• Texto proporcionado:

★ ★ ★

Domingo, 12 de julio de 2009 | Hoy
EL PAíS › OPINION
El gabinete y la liturgia del Salón Blanco. Un esquema parlamentario trabado, primeros gestos de la oposición. Distintas elecciones, la necesidad de leerlas. La agenda ya escrita y la que está por hacerse. La asignación a la niñez, en el nuevo escenario. El poder presidencial, peripecias y oportunidades.
Por Mario Wainfeld
Los cambios en el gabinete tuvieron sabor a poco. Mucho más juego de la silla (rotación del elenco estable) que incorporaciones. Tampoco hubo apertura a fuerzas no peronistas y sólo el ministro de Salud viene del justicialismo del interior. Dos de los ingresantes, Julio Alak y Juan Pablo Schiavi, son peronistas todo terreno, que calzarían en esta administración o en otra panperonista, fuera esta reutemanista o macrista. Schiavi, incluso, lo hizo hasta hace poco.

★ ★ ★

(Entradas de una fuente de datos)

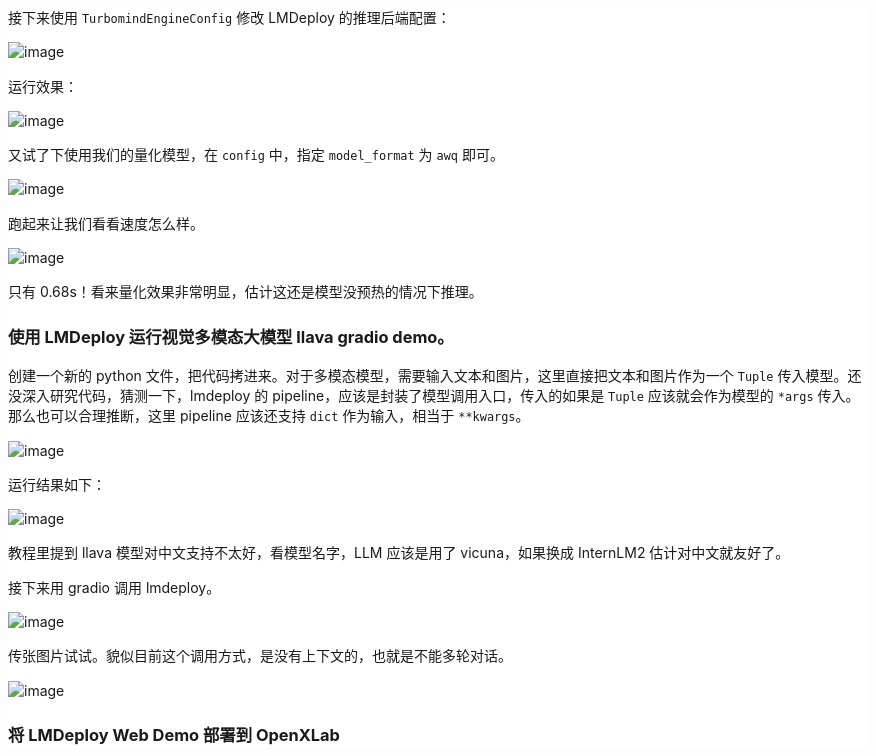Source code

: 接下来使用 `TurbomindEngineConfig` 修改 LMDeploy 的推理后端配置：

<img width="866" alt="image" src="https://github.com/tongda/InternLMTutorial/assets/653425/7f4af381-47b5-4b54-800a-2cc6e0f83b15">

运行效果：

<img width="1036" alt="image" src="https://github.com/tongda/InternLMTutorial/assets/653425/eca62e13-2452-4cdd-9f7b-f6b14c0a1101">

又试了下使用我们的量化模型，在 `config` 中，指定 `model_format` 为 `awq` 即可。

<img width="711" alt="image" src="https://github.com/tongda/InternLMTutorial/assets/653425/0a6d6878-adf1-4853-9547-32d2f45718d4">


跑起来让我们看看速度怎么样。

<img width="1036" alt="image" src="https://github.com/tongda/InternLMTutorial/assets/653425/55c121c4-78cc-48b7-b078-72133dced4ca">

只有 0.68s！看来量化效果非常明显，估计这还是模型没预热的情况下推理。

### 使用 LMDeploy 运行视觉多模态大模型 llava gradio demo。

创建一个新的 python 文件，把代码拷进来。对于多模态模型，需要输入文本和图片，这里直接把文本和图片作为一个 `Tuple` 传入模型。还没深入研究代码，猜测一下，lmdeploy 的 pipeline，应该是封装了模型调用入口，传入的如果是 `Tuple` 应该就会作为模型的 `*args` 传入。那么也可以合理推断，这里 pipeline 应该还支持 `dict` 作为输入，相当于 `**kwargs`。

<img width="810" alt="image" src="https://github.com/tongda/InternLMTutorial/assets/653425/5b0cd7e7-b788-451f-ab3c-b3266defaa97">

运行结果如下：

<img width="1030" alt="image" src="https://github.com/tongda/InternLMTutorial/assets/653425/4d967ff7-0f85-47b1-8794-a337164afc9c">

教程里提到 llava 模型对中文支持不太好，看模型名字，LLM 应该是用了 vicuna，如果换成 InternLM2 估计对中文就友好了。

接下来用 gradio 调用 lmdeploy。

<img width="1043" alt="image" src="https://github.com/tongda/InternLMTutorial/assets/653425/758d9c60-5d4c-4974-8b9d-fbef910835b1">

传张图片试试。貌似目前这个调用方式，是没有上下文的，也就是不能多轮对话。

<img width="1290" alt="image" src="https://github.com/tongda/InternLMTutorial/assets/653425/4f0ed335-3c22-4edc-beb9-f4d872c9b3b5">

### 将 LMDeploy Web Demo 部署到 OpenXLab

★ ★ ★

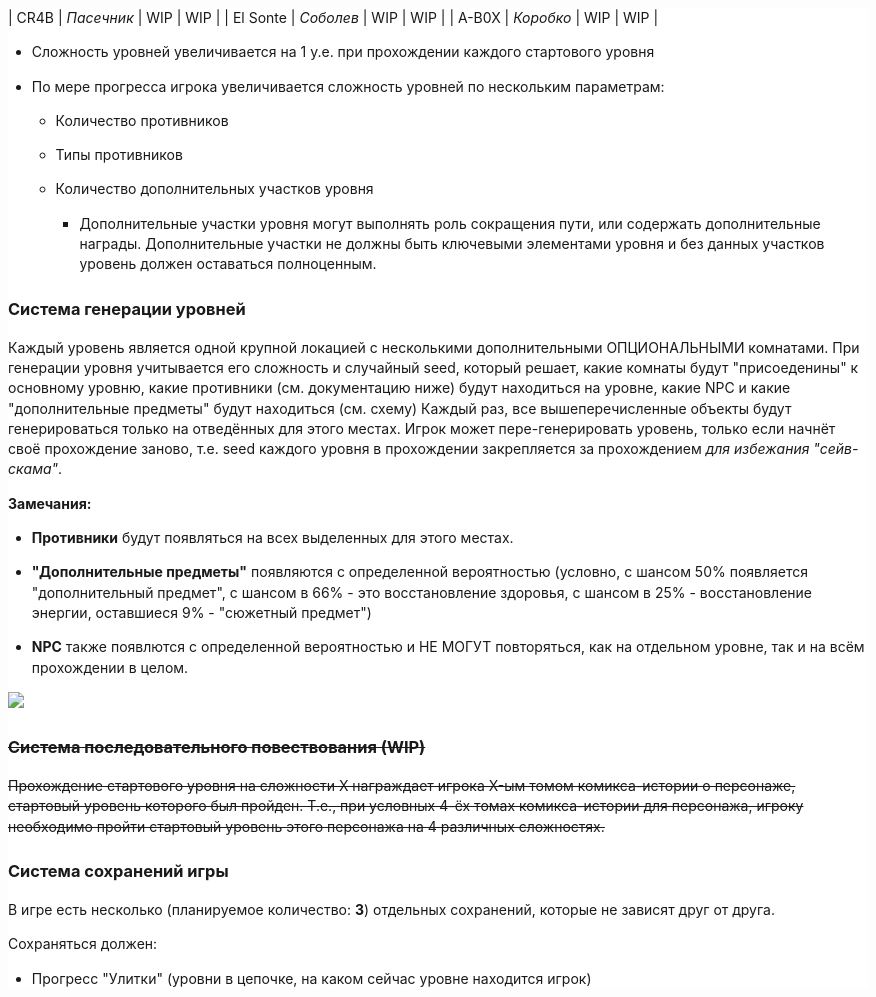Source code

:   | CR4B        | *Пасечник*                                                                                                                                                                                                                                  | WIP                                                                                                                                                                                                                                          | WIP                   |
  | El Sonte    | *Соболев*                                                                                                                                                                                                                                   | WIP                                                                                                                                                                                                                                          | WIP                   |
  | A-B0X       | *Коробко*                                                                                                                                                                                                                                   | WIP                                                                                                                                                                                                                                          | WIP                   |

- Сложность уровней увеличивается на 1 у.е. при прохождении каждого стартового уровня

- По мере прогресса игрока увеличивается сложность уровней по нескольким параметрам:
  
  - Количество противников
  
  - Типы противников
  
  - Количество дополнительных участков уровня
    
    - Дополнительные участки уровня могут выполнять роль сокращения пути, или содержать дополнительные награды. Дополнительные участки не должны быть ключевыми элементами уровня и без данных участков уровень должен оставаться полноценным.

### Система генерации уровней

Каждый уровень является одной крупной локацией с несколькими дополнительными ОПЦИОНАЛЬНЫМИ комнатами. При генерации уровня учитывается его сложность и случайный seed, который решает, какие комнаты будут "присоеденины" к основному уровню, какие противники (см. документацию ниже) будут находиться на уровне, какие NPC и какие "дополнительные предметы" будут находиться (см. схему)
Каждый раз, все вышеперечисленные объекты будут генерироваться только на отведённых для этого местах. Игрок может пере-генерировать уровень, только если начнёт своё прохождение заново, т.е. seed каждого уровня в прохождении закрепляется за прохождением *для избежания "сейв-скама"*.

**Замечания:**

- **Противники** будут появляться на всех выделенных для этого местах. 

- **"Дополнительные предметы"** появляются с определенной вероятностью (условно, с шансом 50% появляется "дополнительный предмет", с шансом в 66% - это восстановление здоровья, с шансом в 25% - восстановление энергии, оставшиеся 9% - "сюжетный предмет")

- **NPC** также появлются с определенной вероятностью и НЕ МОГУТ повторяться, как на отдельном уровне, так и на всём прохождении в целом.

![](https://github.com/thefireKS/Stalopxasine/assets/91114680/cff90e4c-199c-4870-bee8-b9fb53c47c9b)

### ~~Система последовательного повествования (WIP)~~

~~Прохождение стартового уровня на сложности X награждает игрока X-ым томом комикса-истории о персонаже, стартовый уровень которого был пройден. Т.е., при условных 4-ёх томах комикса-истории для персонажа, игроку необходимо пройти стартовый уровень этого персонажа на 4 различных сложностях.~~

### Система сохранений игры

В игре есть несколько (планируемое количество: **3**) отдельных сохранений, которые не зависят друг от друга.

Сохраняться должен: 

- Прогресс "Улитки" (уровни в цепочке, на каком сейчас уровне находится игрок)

★ ★ ★

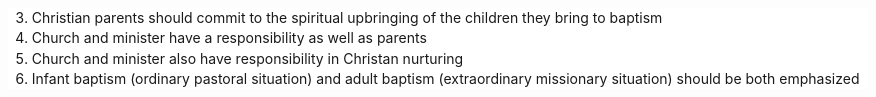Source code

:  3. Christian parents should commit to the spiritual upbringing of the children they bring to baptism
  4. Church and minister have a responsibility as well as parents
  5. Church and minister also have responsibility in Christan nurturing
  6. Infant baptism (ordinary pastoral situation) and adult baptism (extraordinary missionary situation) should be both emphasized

★ ★ ★

• Acciones a realizar:
A – Extrae del texto sobre los cambios en el gabinete todo lo que va desde "Por Mario Wainfeld" hasta "hasta hace poco.", sin alterar nada.
B – Según el texto sobre los cambios en el gabinete, ¿cuál es el único ministro que viene del justicialismo del interior?

• Respuestas por entrada:
A –
Por Mario Wainfeld
Los cambios en el gabinete tuvieron sabor a poco. Mucho más juego de la silla (rotación del elenco estable) que incorporaciones. Tampoco hubo apertura a fuerzas no peronistas y sólo el ministro de Salud viene del justicialismo del interior. Dos de los ingresantes, Julio Alak y Juan Pablo Schiavi, son peronistas todo terreno, que calzarían en esta administración o en otra panperonista, fuera esta reutemanista o macrista. Schiavi, incluso, lo hizo hasta hace poco.

B – El ministro de Salud.